A Wake County teacher’s assistant was recently arrested at RDU International Airport after a customs check revealed he is wanted on fraud charges, but a background check conducted by the school did not turn up those charges. One reason could be the system relies on employees to tell the truth about where they have lived.
When Tony Allen showed up in Wake County court Friday facing dozens of credit card fraud charges from New Jersey, his employer had no clue of his past.
Wake County schools
ran the standard background check it performs on every employee, but under that check, the schools only research criminal records for areas where the potential employee says he or she lived. The schools do not verify whether candidates leave out addresses.
“If someone wants to skirt the issue or find a hole in the system, unfortunately, they probably can, but we’re doing everything we can to find out before that happens,” said Michael Evans, of Wake County Public Schools.

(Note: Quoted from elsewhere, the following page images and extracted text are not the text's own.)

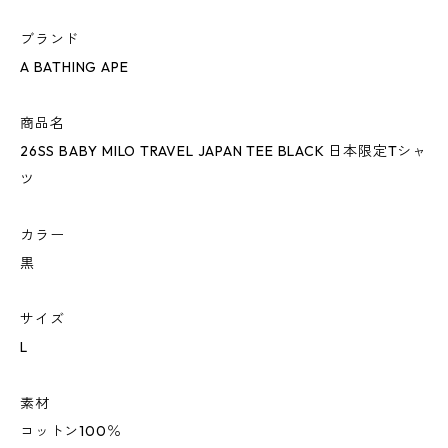
ブランド
A BATHING APE
商品名
26SS BABY MILO TRAVEL JAPAN TEE BLACK 日本限定Tシャ
ツ
カラー
黒
サイズ
L
素材
コットン100％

WRAL asked a private investigator to research Allen’s addresses and found he listed 19 different homes in Pennsylvania and New Jersey, where the fraud charges originated.
Yvonne Owens, who has three children in Wake County schools, said she wants more thorough background checks.
“Who knows whether it’s credit card fraud or what kind of person they might be,” she said. “I think it’s a good idea no matter how much it might cost because nowadays you can’t just trust any and everybody as far as your kids are concerned.”
“The expense to taxpayers for running a nationwide search for all 13,000-plus employees of the Wake County public school system would be enormous,” Evans said.
WRAL found no indication Allen ever endangered any children. Also, background checks do not always turn up warrants if a person has not yet been arrested. Wake County school leaders have launched an internal investigation. Allen is being held without bond awaiting extradition to New Jersey.
Wake County employs more than 1,700 full- and part-time teaching assistants. Their duties typically range from assisting special needs students to handling paperwork for the teachers.